Muy cerca de Altaquer, en una tienda de fachada amarilla, al costado derecho de la carretera encontré a Harby, un ciclista que había conocido dos días atrás en Tumaco. Mis publicaciones en Internet le iban contando mis paso desde que inició la aventura. Encontrarlo fue un golpe de ánimo y sobre todo, un apoyo en mi primera crisis de salud. En las subidas pronunciadas, me empujaba con su mano derecha, la que se había fracturado unos meses atrás. Eso lo supe días después.
Su explicación del terreno, referentes del lugar, y la visita a dos cascadas hermosas Nambí y la Chorrera del Amor dejaron tempranamente al descubierto su humildad y generosidad. De camino, bajó de un árbol tres guayabas, las lavó con el agua de su caramañola y me las entregó confiando en que me ayudarían a mejorar el mal de estómago que me agobiaba.
Después de cuatro horas, 30 kilómetros de recorrido, dolorosas y perpetuas pendientes, finalmente llegamos a Ricaurte.
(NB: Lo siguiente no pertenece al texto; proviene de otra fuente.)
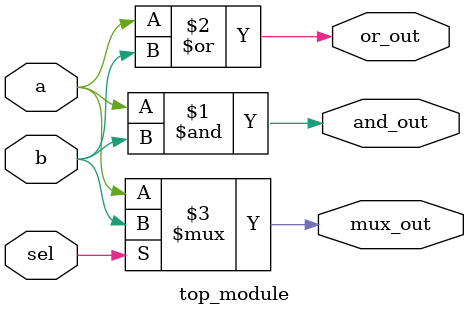
<source format=v>

module top_module (
    input  a,
    input  b,
    input  sel,
    output and_out,
    output or_out,
    output mux_out
);

    assign and_out = a & b;
    assign or_out  = a | b;

    assign mux_out = sel ? b : a;

endmodule

</source>
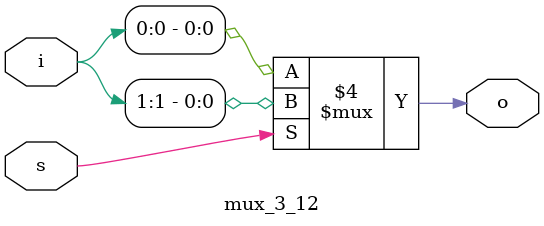
<source format=v>
`timescale 1ns / 1ps
module mux_3_12(
	input [1:0]i,
	input s,
	output reg o
    );
	 
always @(s,i)

begin
if (s==0)
o=i[0];

else
o=i[1];

end

endmodule

</source>
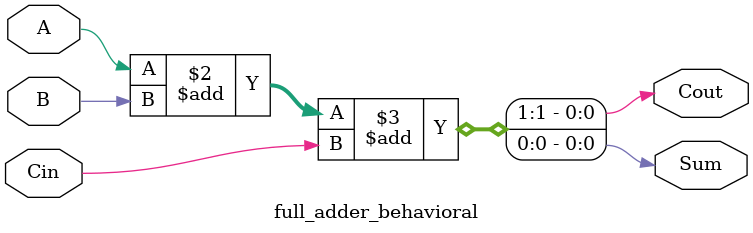
<source format=v>
module full_adder_behavioral(A, B, Cin, Sum, Cout);
    input A, B, Cin;
    output reg Sum, Cout;
    
    always @ (A or B or Cin) begin
        {Cout, Sum} = A + B + Cin; // Using addition to determine outputs
    end
    
endmodule
</source>
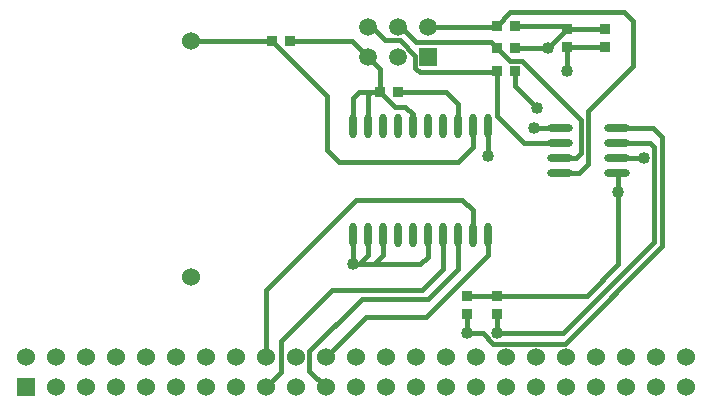
<source format=gbl>
%FSLAX25Y25*%
%MOIN*%
G70*
G01*
G75*
G04 Layer_Physical_Order=2*
G04 Layer_Color=16711680*
%ADD10C,0.01600*%
%ADD11C,0.05906*%
%ADD12R,0.05906X0.05906*%
%ADD13C,0.06000*%
%ADD14R,0.06000X0.06000*%
%ADD15C,0.04000*%
%ADD16R,0.03543X0.03740*%
%ADD17R,0.03740X0.03543*%
%ADD18O,0.08661X0.02362*%
%ADD19O,0.02362X0.08268*%
D10*
X206500Y94709D02*
Y98500D01*
X204000Y101000D02*
X206500Y98500D01*
X200449Y101000D02*
X204000D01*
X195449Y106000D02*
X200449Y101000D01*
X191000Y31000D02*
X211007D01*
X231500Y51493D02*
Y58291D01*
X211007Y31000D02*
X231500Y51493D01*
X177500Y17500D02*
X191000Y31000D01*
X172000Y13000D02*
X177500Y7500D01*
X172000Y13000D02*
Y19500D01*
X275000Y48500D02*
Y72500D01*
X264551Y38051D02*
X275000Y48500D01*
X234500Y38051D02*
X264551D01*
X274449Y89000D02*
X285500D01*
X287000Y87500D01*
Y56000D02*
Y87500D01*
X256500Y25500D02*
X287000Y56000D01*
X234500Y25500D02*
X256500D01*
X233092Y22100D02*
X257100D01*
X229692Y25500D02*
X233092Y22100D01*
X224500Y25500D02*
X229692D01*
X224500Y38051D02*
X234500D01*
Y25500D02*
Y31949D01*
X224500Y25500D02*
Y31949D01*
X257100Y22100D02*
X289500Y54500D01*
Y91000D01*
X286500Y94000D02*
X289500Y91000D01*
X274449Y94000D02*
X286500D01*
X247000D02*
X255551D01*
X243500Y89000D02*
X255551D01*
X234449Y98051D02*
X243500Y89000D01*
X234449Y98051D02*
Y113000D01*
X240551Y107949D02*
X247750Y100750D01*
X231500Y84500D02*
Y94709D01*
X274449Y84000D02*
X283500D01*
X275000Y72500D02*
Y78449D01*
X258000Y120949D02*
X270500D01*
X258000Y112500D02*
Y120949D01*
X240551Y107949D02*
Y113000D01*
X251449Y120500D02*
X258000Y127051D01*
X240551Y120500D02*
X251449D01*
X265000Y99507D02*
X280000Y114507D01*
Y129500D01*
X277000Y132500D02*
X280000Y129500D01*
X238949Y132500D02*
X277000D01*
X234449Y128000D02*
X238949Y132500D01*
X258000Y127051D02*
X270500D01*
X257051Y128000D02*
X258000Y127051D01*
X240551Y128000D02*
X257051D01*
X157500Y17500D02*
Y40000D01*
X187500Y70000D01*
X223000D01*
X226500Y66500D01*
Y58291D02*
Y66500D01*
X172000Y19500D02*
X189500Y37000D01*
X211500D01*
X221500Y47000D01*
Y58291D01*
X157500Y7500D02*
X162500Y12500D01*
Y23000D01*
X179500Y40000D01*
X209500D01*
X216500Y47000D01*
Y58291D01*
X186125Y123000D02*
X191625Y117500D01*
X165551Y123000D02*
X186125D01*
X221500Y94709D02*
Y102000D01*
X217500Y106000D02*
X221500Y102000D01*
X201551Y106000D02*
X217500D01*
X159449Y123000D02*
X178000Y104449D01*
X159349Y123100D02*
X159449Y123000D01*
X226500Y87500D02*
Y94709D01*
X221500Y82500D02*
X226500Y87500D01*
X182000Y82500D02*
X221500D01*
X178000Y86500D02*
X182000Y82500D01*
X178000Y86500D02*
Y104449D01*
X132500Y123100D02*
X159349D01*
X191625Y117500D02*
X195449Y113676D01*
Y106000D02*
Y113676D01*
X188500Y106000D02*
X192500D01*
X186500Y104000D02*
X188500Y106000D01*
X186500Y94709D02*
Y104000D01*
X191500Y94709D02*
Y105000D01*
X192500Y106000D01*
X195449D01*
X211500Y51000D02*
Y58291D01*
X209000Y48500D02*
X211500Y51000D01*
X188500Y48500D02*
X209000D01*
X186500D02*
X188500D01*
X191500Y51500D01*
Y58291D01*
X194000Y49000D02*
X196500Y51500D01*
Y58291D01*
X186500Y48500D02*
Y58291D01*
X255551Y79000D02*
X262000D01*
X265000Y82000D01*
Y99507D01*
X255551Y84000D02*
X261000D01*
X262500Y85500D01*
Y96673D01*
X243001Y116172D02*
X262500Y96673D01*
X238777Y116172D02*
X243001D01*
X234449Y120500D02*
X238777Y116172D01*
X208740Y112500D02*
X233949D01*
X207272Y113967D02*
X208740Y112500D01*
X207272Y113967D02*
Y118008D01*
X202134Y123147D02*
X207272Y118008D01*
X197272Y123147D02*
X202134D01*
X192920Y127500D02*
X197272Y123147D01*
X191625Y127500D02*
X192920D01*
X232449Y122500D02*
X234449Y120500D01*
X207500Y122500D02*
X232449D01*
X202500Y127500D02*
X207500Y122500D01*
X201625Y127500D02*
X202500D01*
X211625D02*
X233949D01*
D11*
X191625D02*
D03*
Y117500D02*
D03*
X201625Y127500D02*
D03*
Y117500D02*
D03*
X211625Y127500D02*
D03*
D12*
Y117500D02*
D03*
D13*
X87500Y17500D02*
D03*
Y7500D02*
D03*
X177500Y17500D02*
D03*
X187500Y7500D02*
D03*
X177500D02*
D03*
X287500D02*
D03*
X297500Y17500D02*
D03*
X257500Y7500D02*
D03*
X187500Y17500D02*
D03*
X197500Y7500D02*
D03*
X167500Y17500D02*
D03*
X97500D02*
D03*
Y7500D02*
D03*
X227500Y17500D02*
D03*
Y7500D02*
D03*
X237500D02*
D03*
X247500D02*
D03*
X237500Y17500D02*
D03*
X247500D02*
D03*
X257500D02*
D03*
X267500D02*
D03*
Y7500D02*
D03*
X277500Y17500D02*
D03*
Y7500D02*
D03*
X287500Y17500D02*
D03*
X297500Y7500D02*
D03*
X217500Y17500D02*
D03*
Y7500D02*
D03*
X207500D02*
D03*
Y17500D02*
D03*
X117500D02*
D03*
X107500D02*
D03*
Y7500D02*
D03*
X117500D02*
D03*
X197500Y17500D02*
D03*
X157500D02*
D03*
X137500Y7500D02*
D03*
X167500D02*
D03*
X127500Y17500D02*
D03*
X137500D02*
D03*
X127500Y7500D02*
D03*
X147500D02*
D03*
Y17500D02*
D03*
X157500Y7500D02*
D03*
X77500Y17500D02*
D03*
X132500Y123100D02*
D03*
Y44400D02*
D03*
D14*
X77500Y7500D02*
D03*
D15*
X234500Y25500D02*
D03*
X224500D02*
D03*
X247000Y94000D02*
D03*
X247750Y100750D02*
D03*
X231500Y84500D02*
D03*
X283500Y84000D02*
D03*
X275000Y72500D02*
D03*
X258000Y113000D02*
D03*
X251449Y120500D02*
D03*
X186500Y48500D02*
D03*
D16*
X258000Y120949D02*
D03*
Y127051D02*
D03*
X270500Y120949D02*
D03*
Y127051D02*
D03*
X224500Y38051D02*
D03*
Y31949D02*
D03*
X234500Y38051D02*
D03*
Y31949D02*
D03*
D17*
X195449Y106000D02*
D03*
X201551D02*
D03*
X165551Y123000D02*
D03*
X159449D02*
D03*
X240551Y128000D02*
D03*
X234449D02*
D03*
X240551Y120500D02*
D03*
X234449D02*
D03*
X240551Y113000D02*
D03*
X234449D02*
D03*
D18*
X255551Y79000D02*
D03*
Y84000D02*
D03*
Y89000D02*
D03*
Y94000D02*
D03*
X274449Y79000D02*
D03*
Y84000D02*
D03*
Y89000D02*
D03*
Y94000D02*
D03*
D19*
X186500Y94709D02*
D03*
X191500D02*
D03*
X196500D02*
D03*
X201500D02*
D03*
X206500D02*
D03*
X211500D02*
D03*
X216500D02*
D03*
X221500D02*
D03*
X226500D02*
D03*
X231500D02*
D03*
X186500Y58291D02*
D03*
X191500D02*
D03*
X196500D02*
D03*
X201500D02*
D03*
X206500D02*
D03*
X211500D02*
D03*
X216500D02*
D03*
X221500D02*
D03*
X226500D02*
D03*
X231500D02*
D03*
M02*

</source>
Así el viaje me daba la bienvenida a esta aventura. Mis sensaciones no eran buenas, era una lista de malestares que me llevaron a desfallecer fisicamente. Necesitaba una cama y por supueto un inodoro.
Me esperaban varios días de atenciones. Harby y su familia cuidarían de mí como si fuese su propio hijo. Me hospedaron, me ofrecieron comida, prepararon una jarra de jugo de guayaba y uno que otro remedio para “amarrar” mi estómago. Que en realidad, no me preocupaba tanto como la sensación de debilidad que me estacionó varios días allí. No pude determinar qué había afectado tanto mi salud, mi primera semana de viaje también golpeó mi estado de ánimo que se extendió unos días más, mientras el olor al nuevo viajero se marchó con la aventura.